İlk günlerde benim de psikolojim alt üst oldu. Ancak zamanla bu durumla birlikte yaşamaya alıştım.
- Virüs Şangay’a kaç gün sonra geldi?
Biz de, herkes gibi 20 Ocak tarihinde virüsten haberdar olduk. O tarihte Hubey’de 200 vaka varken, Şangay, Pekin ve Shenzhen’de de vakalara rastlandığı rapor edilmişti. Ama belli ki bu tarihten önce de Şangay’da vakalar tespit edilmişti.
Şangay’da kalıp olayı gözlemlemek istedim- Vuhan’daki Türkler tahliye edildi. Kalan yerlerdeki Türkler’in birçoğu da uçuş yasağı başlamadan Türkiye’ye döndü.
Siz niye kaldınız?
Olayın nereye gideceğini gözlemlemek istedim. Şangay’da vakaların hızlı bir şekilde artmadığını görünce, durumun burası için çok da kritik olmadığını düşündüm. Mesela Şangay’da rastlanan vaka sayısı 337 kişi ve bu sayı bugünlerde hiç artmıyor. Ama eğer durum kötüye giderse dönmeyi düşünüyordum.
- Nasıl döneceksiniz?
Uçuşlar iptal.Rusya ve başka ülkeler üzerinden hâlâ Türkiye’ye gelme şansım var ama çok meşakkatli bir iş o da. Zira Rusya’da bildiğim kadarıyla önlemler üst düzeye çıkarılmış durumda. Aktarma süreleri çok uzamış. Yine de böyle bir seçeneğimiz olduğunu bilmek güzel.Sanki “The Walking Dead” dizisinin içindeyiz
- Sokağa çıktığınızda kendinizi bir bilim kurgu filminin içinde gibi hissettiğiniz oluyor mu?
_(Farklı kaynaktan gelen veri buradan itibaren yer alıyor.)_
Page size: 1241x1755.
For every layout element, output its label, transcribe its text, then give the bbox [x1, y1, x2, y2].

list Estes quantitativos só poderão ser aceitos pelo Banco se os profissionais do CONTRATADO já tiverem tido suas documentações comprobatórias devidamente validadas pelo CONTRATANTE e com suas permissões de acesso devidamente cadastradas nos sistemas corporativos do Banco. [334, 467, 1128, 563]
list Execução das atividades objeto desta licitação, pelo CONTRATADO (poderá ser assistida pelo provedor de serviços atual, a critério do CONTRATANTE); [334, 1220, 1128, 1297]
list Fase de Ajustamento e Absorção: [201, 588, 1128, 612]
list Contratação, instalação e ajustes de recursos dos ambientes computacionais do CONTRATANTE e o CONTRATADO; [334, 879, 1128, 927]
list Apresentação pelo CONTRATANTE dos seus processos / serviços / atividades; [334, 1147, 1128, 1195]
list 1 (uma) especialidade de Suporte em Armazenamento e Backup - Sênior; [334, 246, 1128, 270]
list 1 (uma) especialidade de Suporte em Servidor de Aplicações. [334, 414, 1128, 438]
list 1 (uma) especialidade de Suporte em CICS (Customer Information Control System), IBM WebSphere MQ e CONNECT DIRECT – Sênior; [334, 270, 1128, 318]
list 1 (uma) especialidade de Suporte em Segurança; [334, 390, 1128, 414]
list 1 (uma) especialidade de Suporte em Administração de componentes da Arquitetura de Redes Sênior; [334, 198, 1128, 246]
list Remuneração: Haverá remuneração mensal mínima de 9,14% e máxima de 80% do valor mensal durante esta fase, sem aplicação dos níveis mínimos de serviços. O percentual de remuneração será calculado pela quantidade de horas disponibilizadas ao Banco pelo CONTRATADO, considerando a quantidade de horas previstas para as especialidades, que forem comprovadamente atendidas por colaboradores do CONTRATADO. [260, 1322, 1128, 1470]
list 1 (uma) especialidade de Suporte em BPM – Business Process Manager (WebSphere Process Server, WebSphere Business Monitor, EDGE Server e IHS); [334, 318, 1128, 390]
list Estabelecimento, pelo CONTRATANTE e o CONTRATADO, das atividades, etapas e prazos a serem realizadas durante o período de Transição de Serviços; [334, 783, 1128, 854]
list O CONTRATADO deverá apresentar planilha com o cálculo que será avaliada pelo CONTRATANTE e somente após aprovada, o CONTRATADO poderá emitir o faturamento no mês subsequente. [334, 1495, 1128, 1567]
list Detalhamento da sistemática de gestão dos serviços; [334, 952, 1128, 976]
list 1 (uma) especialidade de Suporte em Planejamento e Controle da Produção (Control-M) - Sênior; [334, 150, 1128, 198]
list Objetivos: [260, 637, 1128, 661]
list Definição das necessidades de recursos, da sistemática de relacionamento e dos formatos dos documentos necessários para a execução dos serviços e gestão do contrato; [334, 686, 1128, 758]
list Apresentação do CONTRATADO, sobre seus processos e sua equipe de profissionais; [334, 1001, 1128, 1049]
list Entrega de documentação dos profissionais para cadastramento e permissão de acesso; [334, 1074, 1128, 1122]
Tabii. Özellikle ilk günlerde Çin genelinde büyük bir panik havası vardı. Yeni yıl tatili de olduğu için, insanlar neredeyse hiç sokağa çıkmıyordu. Alışveriş merkezleri, sokaklar boşalmıştı. Otobüsler bomboştu. İnsanlar sadece zaruri ihtiyaçlarını karşılamak için sokağa çıkıyordu. Bütün bir şehrin korku filmi setine dönüştüğünü söyleyebilirim. Sokaklarda yürürken kendimi “I am Legend” filminin ya da “The Walking Dead” dizisinin bir sahnesindeymişim gibi hissettiğim oldu.
.....................
(*) T24’ten yansıttığım bu satırlar gerçekten etkileyici...Bir başka yazıyı ise tüylerim ürpererek okudum.Belki daha tansiyonunu düşürerek önümüzdeki günlerde yansıtırım.